There is this sense of boredom that consumes developers who get tired of doing the same thing over and over, that makes them look for new ways, new tasks, and new roles. Developers wanted more responsibility to fulfill a gap on lack of control over the things they have built, but were given over to someone else to lead. Regardless, they were still on the hook for any issue and had to fix that as fast as they could. This loop made them think, and may have been behind the whole concept of the DevOps culture.

If we developers have to do more these days, it is because we wanted to. We asked for it. We believe we are in a much better position, with better judgment, to deal with the whole software implementation and delivery process. We 'can' do more on things that 'matter' like building products that delight our customers as opposed to spending time on building and maintaining Dev, Test infrastructure.

ADM: Which of these new responsibilities can be automated? How?


Oracle: The reality is that a lot of these responsibilities can be automated.
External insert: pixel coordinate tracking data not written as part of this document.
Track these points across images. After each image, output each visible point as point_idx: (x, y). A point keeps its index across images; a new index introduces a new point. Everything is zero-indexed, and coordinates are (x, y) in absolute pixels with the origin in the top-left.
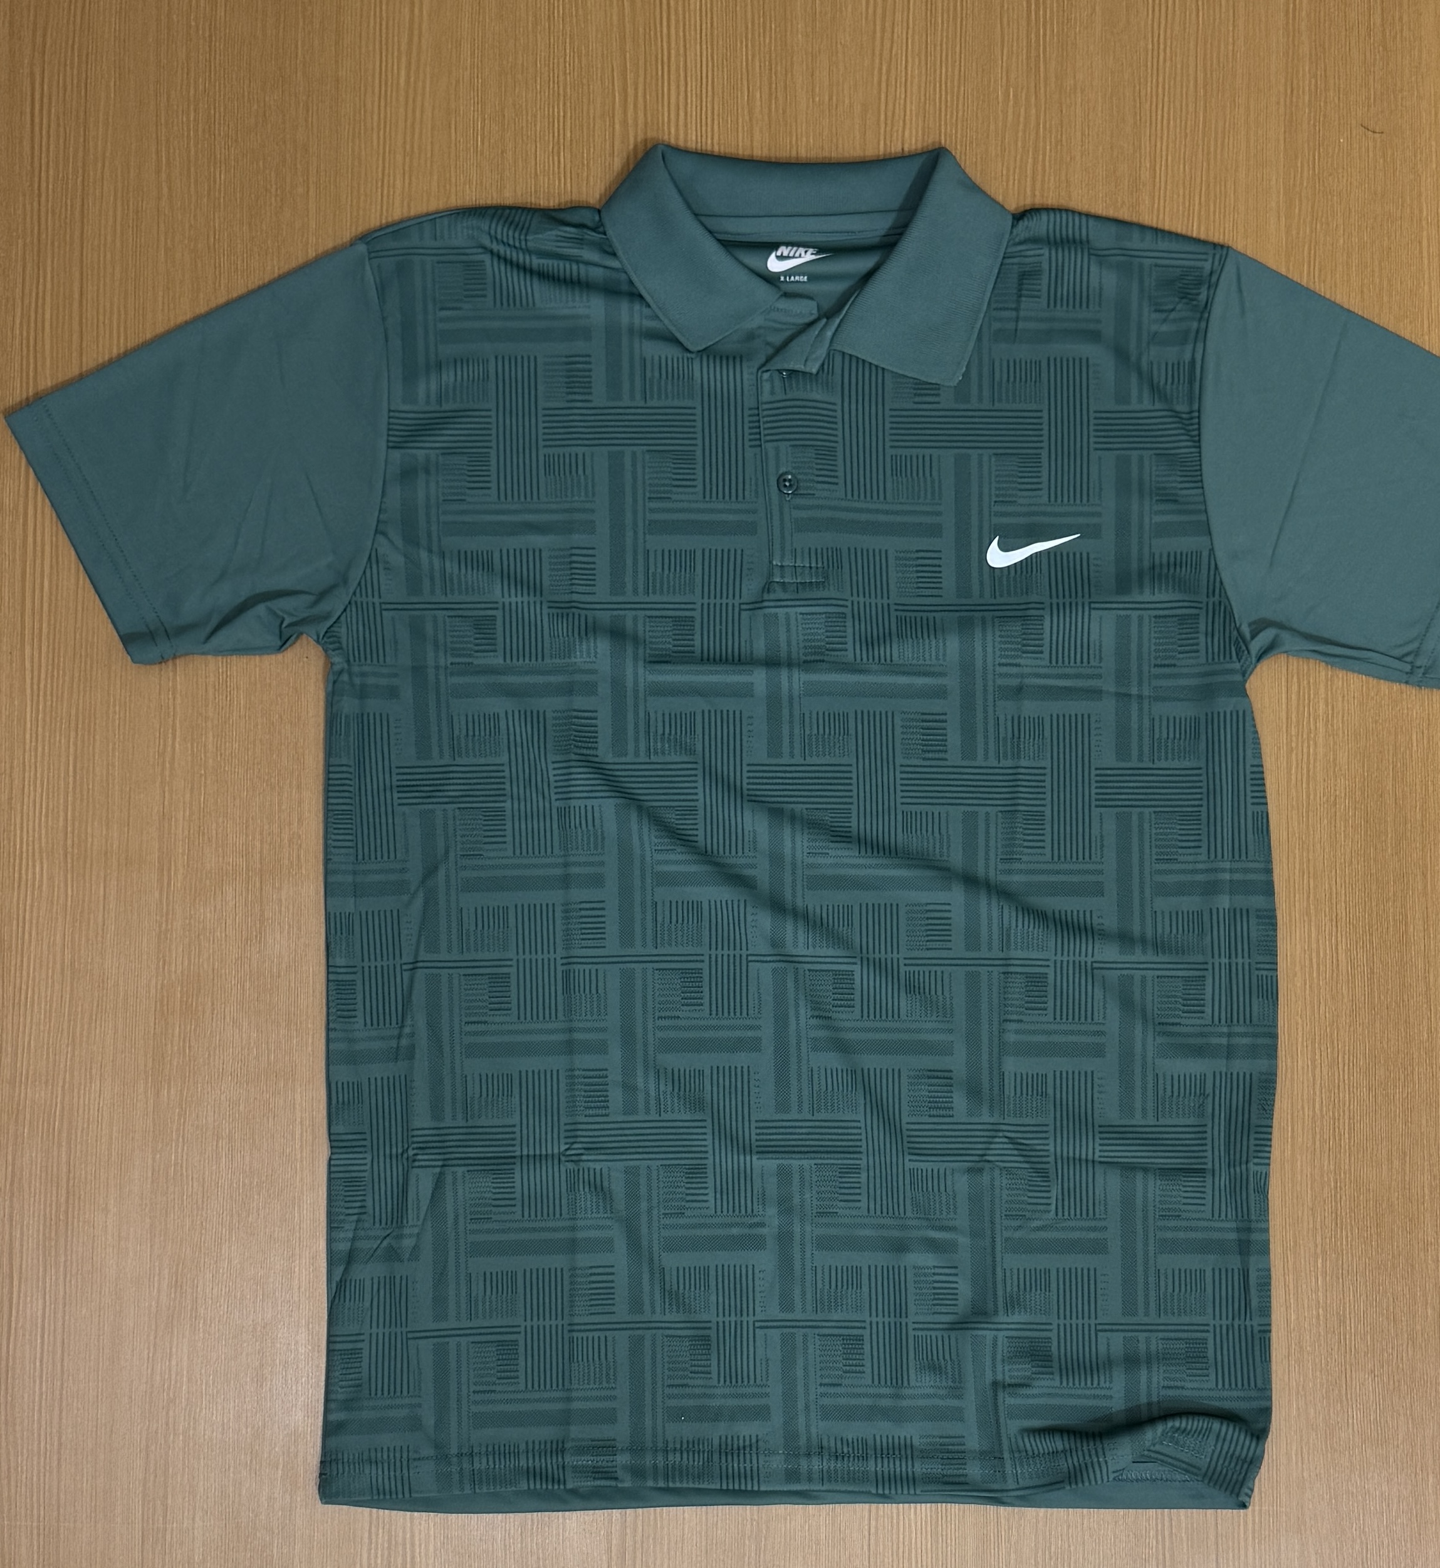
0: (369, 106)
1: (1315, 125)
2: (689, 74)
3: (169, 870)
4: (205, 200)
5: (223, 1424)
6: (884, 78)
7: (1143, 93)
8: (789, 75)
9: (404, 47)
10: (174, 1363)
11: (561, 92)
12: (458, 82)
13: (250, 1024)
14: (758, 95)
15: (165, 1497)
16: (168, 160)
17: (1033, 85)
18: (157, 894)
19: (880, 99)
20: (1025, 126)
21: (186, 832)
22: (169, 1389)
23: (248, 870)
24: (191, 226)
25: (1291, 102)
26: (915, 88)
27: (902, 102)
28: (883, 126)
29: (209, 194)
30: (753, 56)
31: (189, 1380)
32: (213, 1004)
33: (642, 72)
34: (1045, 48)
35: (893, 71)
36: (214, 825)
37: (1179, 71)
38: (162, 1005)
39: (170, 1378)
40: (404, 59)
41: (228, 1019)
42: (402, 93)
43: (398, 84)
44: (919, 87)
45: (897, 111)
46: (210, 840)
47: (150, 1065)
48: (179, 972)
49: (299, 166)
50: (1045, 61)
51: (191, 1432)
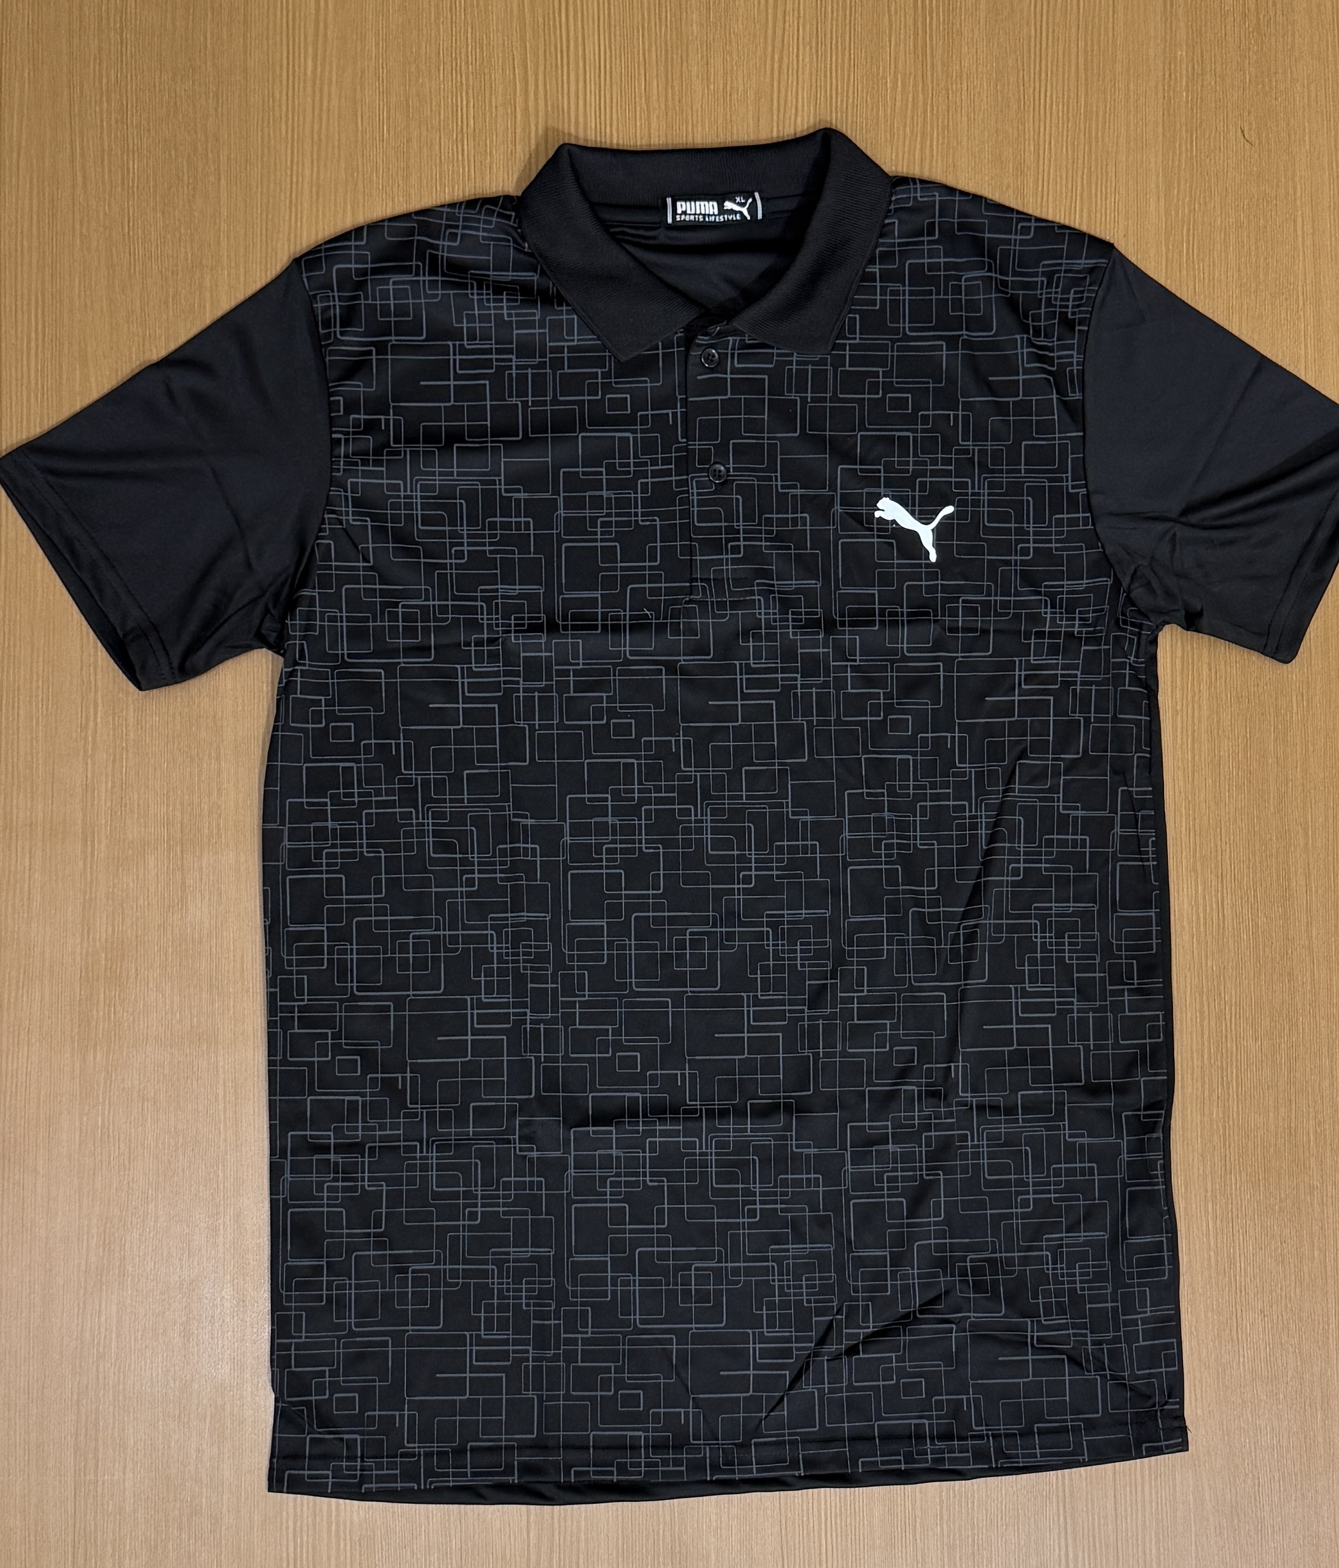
0: (277, 96)
1: (1192, 109)
2: (588, 63)
3: (93, 842)
4: (120, 189)
5: (152, 1379)
6: (776, 65)
7: (1026, 79)
8: (685, 64)
9: (310, 38)
10: (103, 1319)
11: (464, 82)
12: (363, 72)
13: (172, 989)
14: (655, 84)
15: (96, 1449)
16: (82, 149)
17: (920, 73)
18: (81, 864)
19: (773, 86)
20: (913, 111)
21: (109, 804)
22: (98, 1343)
23: (169, 840)
24: (105, 214)
25: (1170, 85)
26: (807, 76)
27: (794, 89)
28: (775, 112)
29: (123, 183)
30: (650, 45)
31: (118, 1336)
32: (136, 970)
33: (541, 62)
34: (931, 37)
35: (785, 59)
36: (136, 796)
37: (1061, 57)
38: (87, 973)
39: (100, 1333)
40: (310, 50)
41: (151, 985)
42: (309, 84)
43: (305, 74)
44: (811, 75)
45: (790, 98)
46: (132, 812)
47: (76, 1030)
48: (103, 939)
49: (210, 155)
50: (932, 48)
51: (121, 1387)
- Continuous integration/deployment
- Understanding what's happening in production and not having to worry about thresholds
- Auto scaling
- Container management - just use them, without having to worry about scaling/redundancy

If there is one thing developers love, it's the possibility of automating tasks. Continuous Integration/Delivery, Monitoring and Scaling, and even support can be automated. But all still demand some creativity by the developer at hand, to put all pieces together in a meaningful way for their business. But it is important to have the tools for doing it, and that's where a cloud platform comes very handy.

ADM: What are the benefits of using an end-to-end developer platform?


Oracle: The key benefits include higher productivity for developers, where they do not have to worry about managing infrastructure that delivers that productivity for them (eg. toolsets like JIRA, monitoring scalability of applications, patching, upgrades, CI/CD tools etc.). Developers can now focus on things that matter more which is building applications to meet the needs of their business community.
Siddhartha Agarwal of Oracle talks with App Developer Magazine
VP of Product Management and
Strategy, Oracle

ADM: What are the drawbacks of using an end-to-end developer platform?


Oracle: There might be none, if the platform delivers enough pluggability for customizing the unusual use cases. And supporting pluggability, webhooks, scheduled jobs, having APIs for as many tasks as possible, is just part of what makes a great cloud-based developer platform. Most have that, including Oracle's.

ADM: How do open-source technologies fit in this picture?


Oracle: Open-source technologies are critical to having and leveraging a high rate of innovation. An innovative end to end development platform should leverage the best open-source technologies effectively, while providing scalability, support and availability for these technologies.

If you look around, all successful cloud platforms support Open Source somehow. Some are using it as part of their core business implementations, others provide great support for developers to roll their own instances with Open Source software. The fact is, there is no such thing as a successful cloud vendor that has no room for Open Source!